Weight at 0 reduce training tokens?

Does anyone know if using “weight” = 0 in the training file for finetuning reduces the number of tokens? I imagine it does, since it doesn’t train with that message.

Can someone confirm?

For reference, there is a new parameter that one can pass on a particular message within an example conversation of chat completions training:

To skip fine-tuning on specific assistant messages, a weight key can be added disable fine-tuning on that message, allowing you to control which assistant messages are learned. The allowed values for weight are currently 0 or 1.

You are right, the method that would be employed here is unclear, and why there would be any value of true “skip” beyond just removing the message yourself if the AI model was not passed the tokens for training.

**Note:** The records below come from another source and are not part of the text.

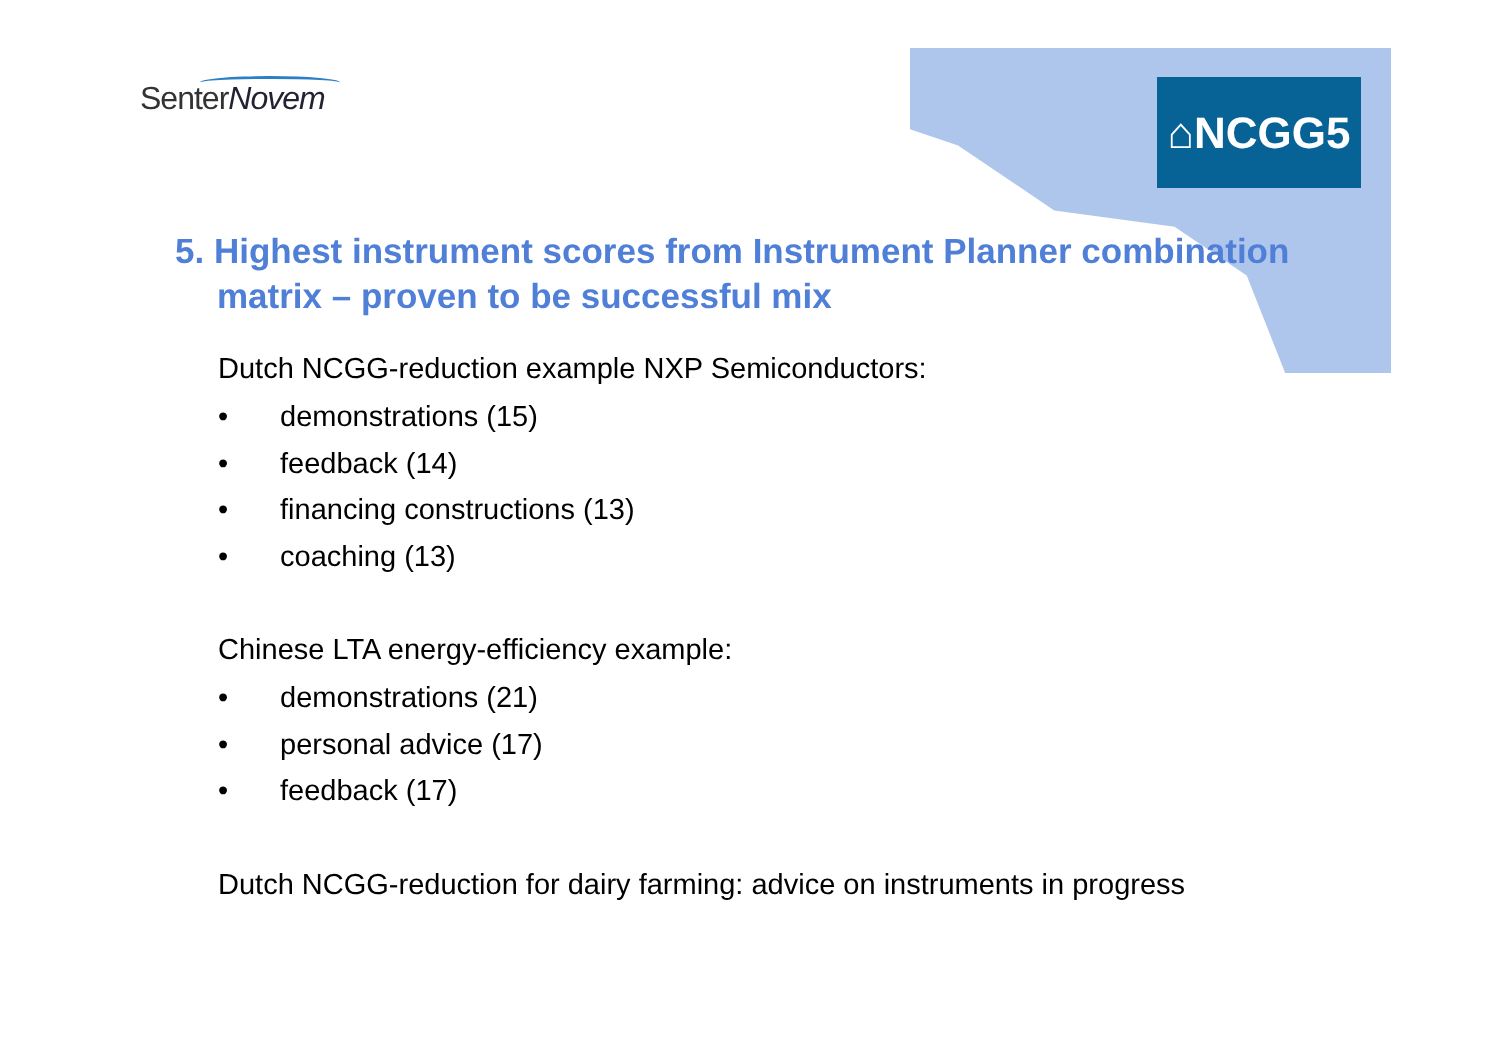SenterNovem ⌂NCGG5
5. Highest instrument scores from Instrument Planner combination matrix – proven to be successful mix
Dutch NCGG-reduction example NXP Semiconductors:
• demonstrations (15)
• feedback (14)
• financing constructions (13)
• coaching (13)
Chinese LTA energy-efficiency example:
• demonstrations (21)
• personal advice (17)
• feedback (17)
Dutch NCGG-reduction for dairy farming: advice on instruments in progress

The only thing a 0-weight might do is break up messages so they are trained more individually instead of on a sequence of runs that starts with or continues into another message - thus requiring the tokens of no impact.

I suspect that such a mechanism could have future or internal (special partner) use as a float value, passing a learning rate per message token, and would not disable the tokens or the tokens count, just the algorithmic impression that the tokens make on learning, by the very definition of weight.

1 Like

Thanks for your answer, but I was testing once the finetuning of the model was finished, the number of training tokens if it goes down when using “weight”: 0.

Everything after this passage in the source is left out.